Eskom to residents: Don’t expect miraculous solutions from City Power

At the weekend, the City of Johannesburg announced its direct customers would not have to suffer through the latest round of rolling blackouts only to make a U-turn when Eskom intervened.

City Power workers remove illegal power lines in River Park and London Road in Alexandra on 21 September 2021. Picture: @CityPowerJhb/Twitter

JOHANNESBURG - Eskom is on Monday warning consumers not to expect miraculous solutions from City Power providers.

At the weekend, the City of Johannesburg announced that its direct customers would not have to suffer through the latest round of rolling blackouts only to make a U-turn when Eskom intervened.

Five months ago, it became a little easier for cities to build their own power stations.

President Cyril Ramaphosa announced a change to regulations, meaning power providers producing less than 100 megawatts power won’t need to go through the rigorous process of getting a licence from the energy regulator.

From now on, they’ll only need a permit to sell power back into the grid.

But Eskom spokesperson Sikonathi Mantshantsha said making that a reality was still a while off.

“It’s only five months ago, so those investors are making plans and when they have started investing, they would connect to the power grid as required, they would only need authorisation from Eskom if they do that.”

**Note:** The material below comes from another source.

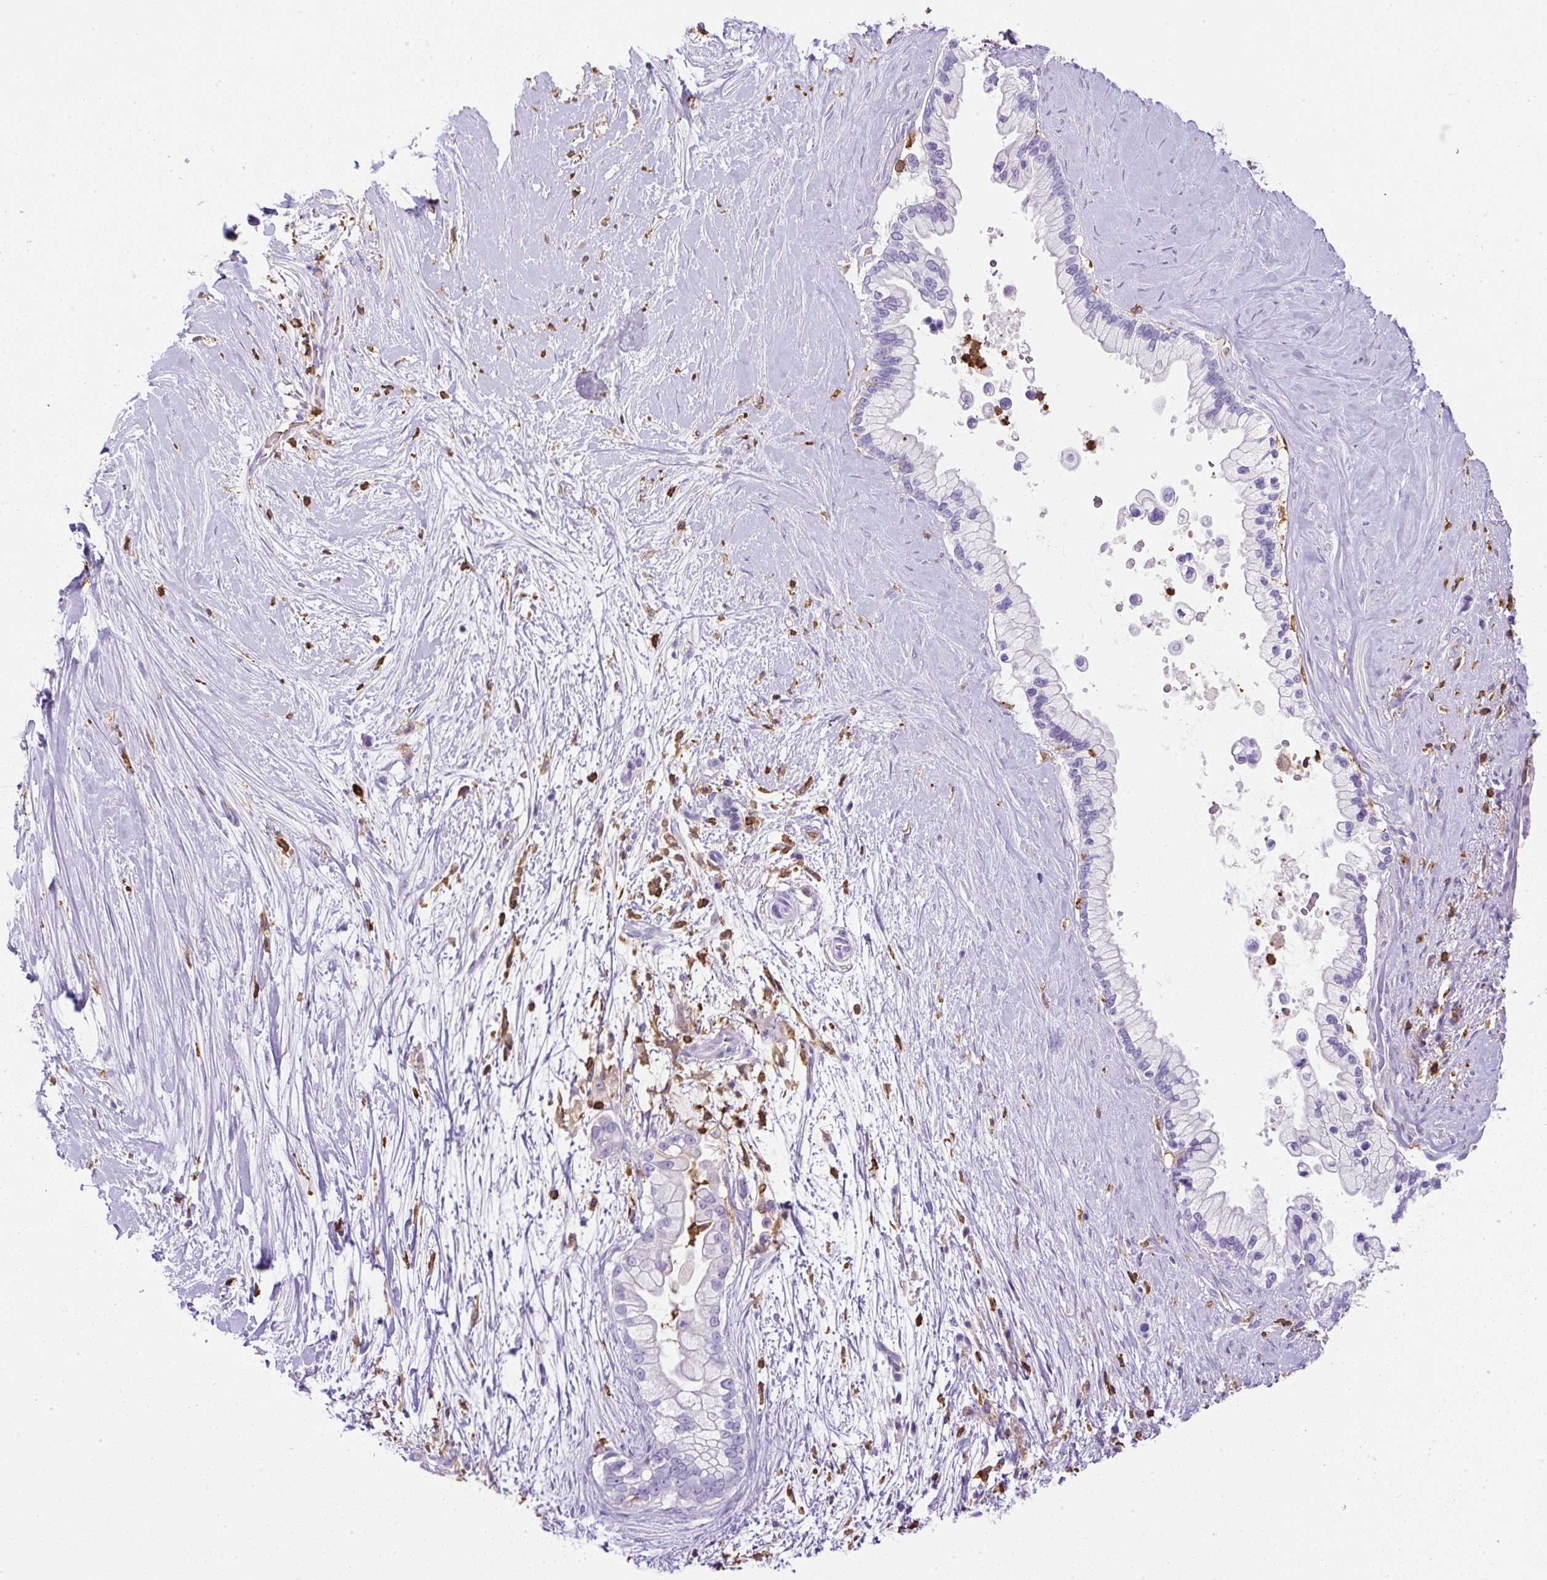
{"staining": {"intensity": "negative", "quantity": "none", "location": "none"}, "tissue": "pancreatic cancer", "cell_type": "Tumor cells", "image_type": "cancer", "snomed": [{"axis": "morphology", "description": "Adenocarcinoma, NOS"}, {"axis": "topography", "description": "Pancreas"}], "caption": "IHC photomicrograph of human pancreatic cancer (adenocarcinoma) stained for a protein (brown), which reveals no positivity in tumor cells. (Immunohistochemistry (ihc), brightfield microscopy, high magnification).", "gene": "FAM228B", "patient": {"sex": "female", "age": 69}}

Eskom is keen to get the process rolling as soon as possible because the independent power producer programme will help ease the load on the utility.

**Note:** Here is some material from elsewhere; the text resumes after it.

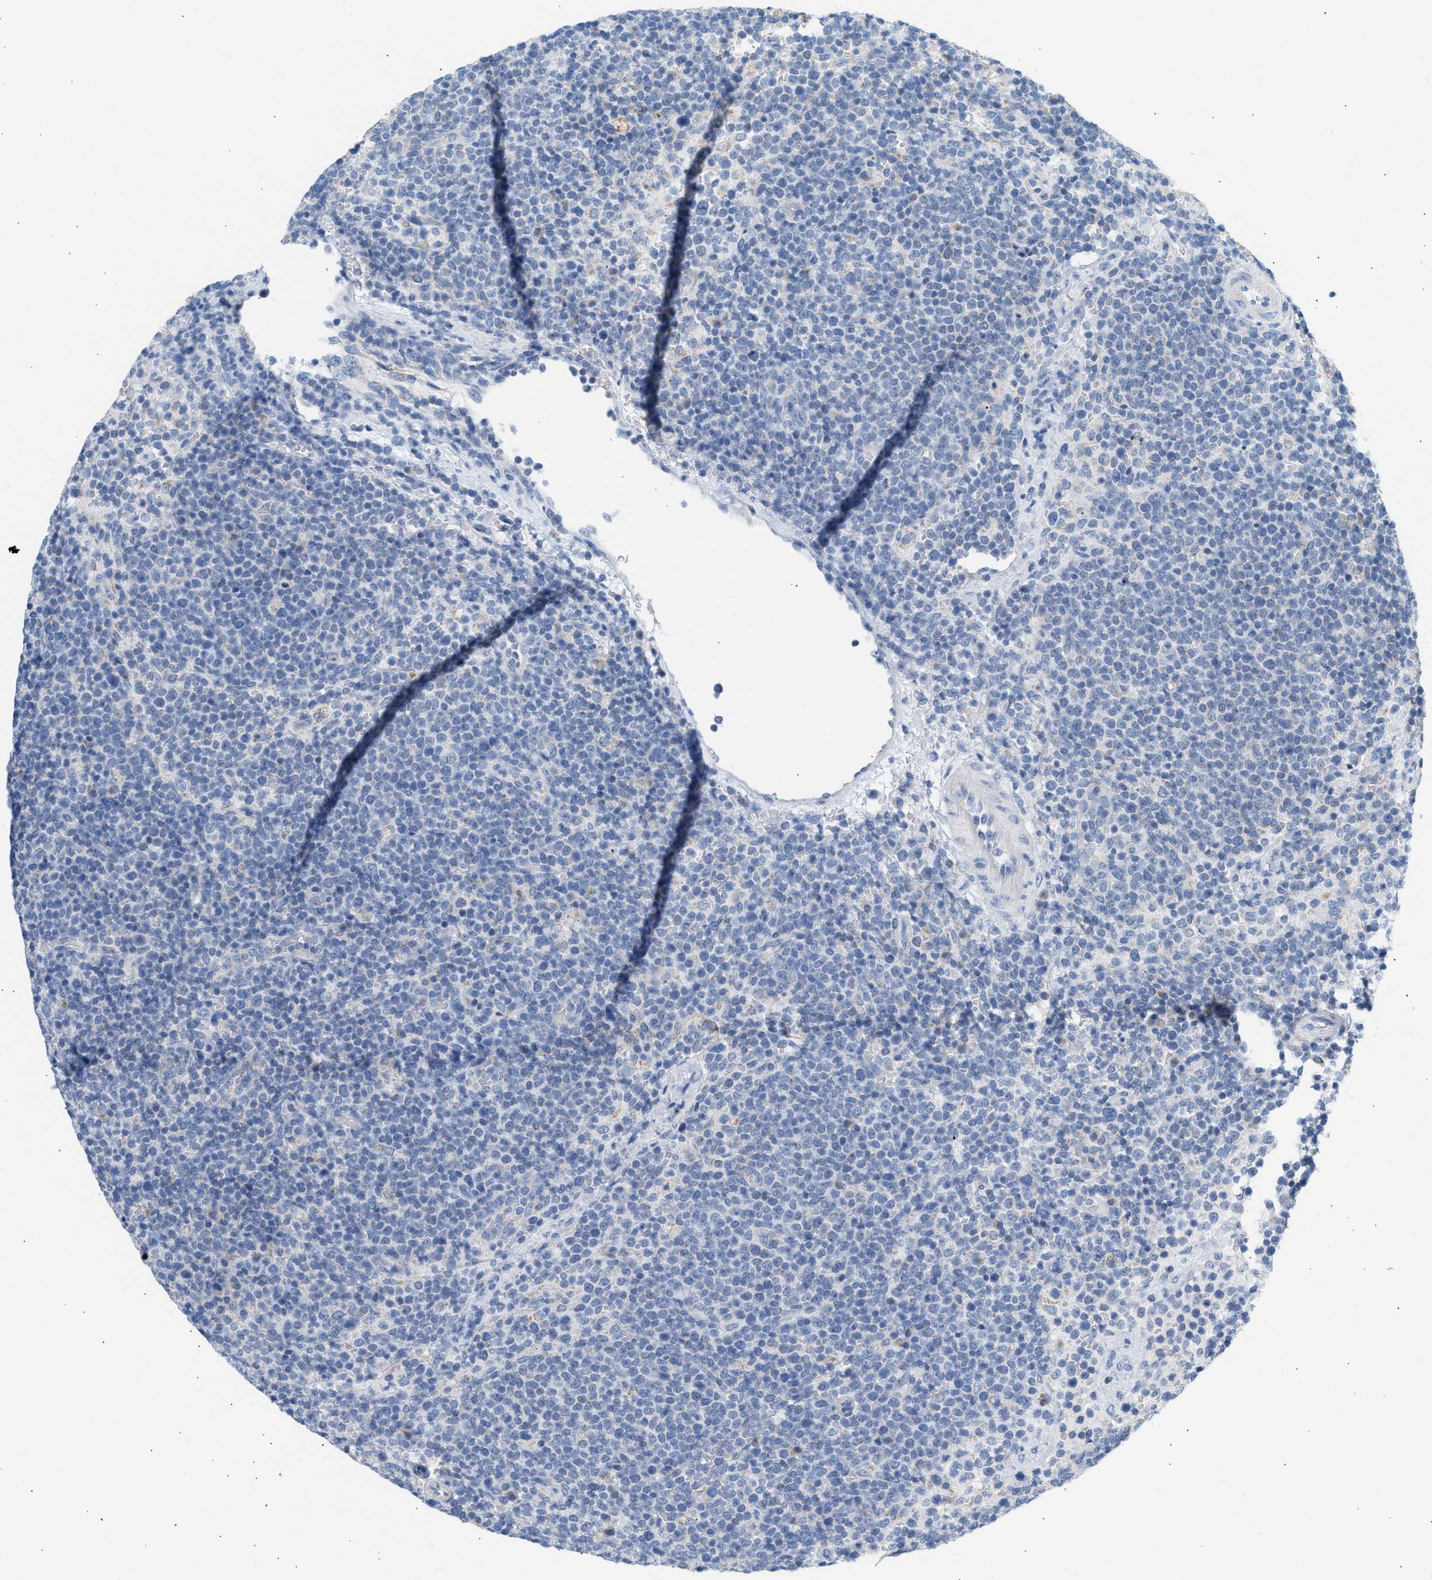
{"staining": {"intensity": "weak", "quantity": "<25%", "location": "cytoplasmic/membranous"}, "tissue": "lymphoma", "cell_type": "Tumor cells", "image_type": "cancer", "snomed": [{"axis": "morphology", "description": "Malignant lymphoma, non-Hodgkin's type, High grade"}, {"axis": "topography", "description": "Lymph node"}], "caption": "Immunohistochemical staining of lymphoma exhibits no significant expression in tumor cells.", "gene": "NDUFS8", "patient": {"sex": "male", "age": 61}}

It’s already had many investors making enquiries about the process, but it reckons it will take months if not a year for that interest to translate into useable megawatts.

Meanwhile, Eskom has laid out what it needs to keep the lights on and that is an additional 6,000 megawatts of generating capacity.

As the nation rolls into another day of load shedding, Eskom chief operating officer Jan Oberholzer and the utility’s management detailed the company’s generation problems on Monday.

Oberholzer also apologised to South African for the power disruptions.

Eskom management acknowledged on Monday that the generation part of the utility continues to be the cause of frustration.

Eskom has long struggled with maintenance and the latest round of rolling blackouts is testament to ageing infrastructure and a strained grid that isn’t robust enough to cope with the unexpected.

Oberholzer said to be in an ideal situation, Eskom required no less than 4,000 megawatts of additional capacity which will also help the economy.

“So, it is important for all of to understand that we need at least 4,600 megawatts of additional capacity, specifically saying capacity in the country. But then again, I want to repeat on sound financial principles because Eskom at this point in time, we are shy and what we have available in terms of capacity to grow the needed economy of the country is really challenging.”

The age of power stations is also an issue on average they were built more than four decades ago but he said new units at power plants like Kusile would be operational in 2023.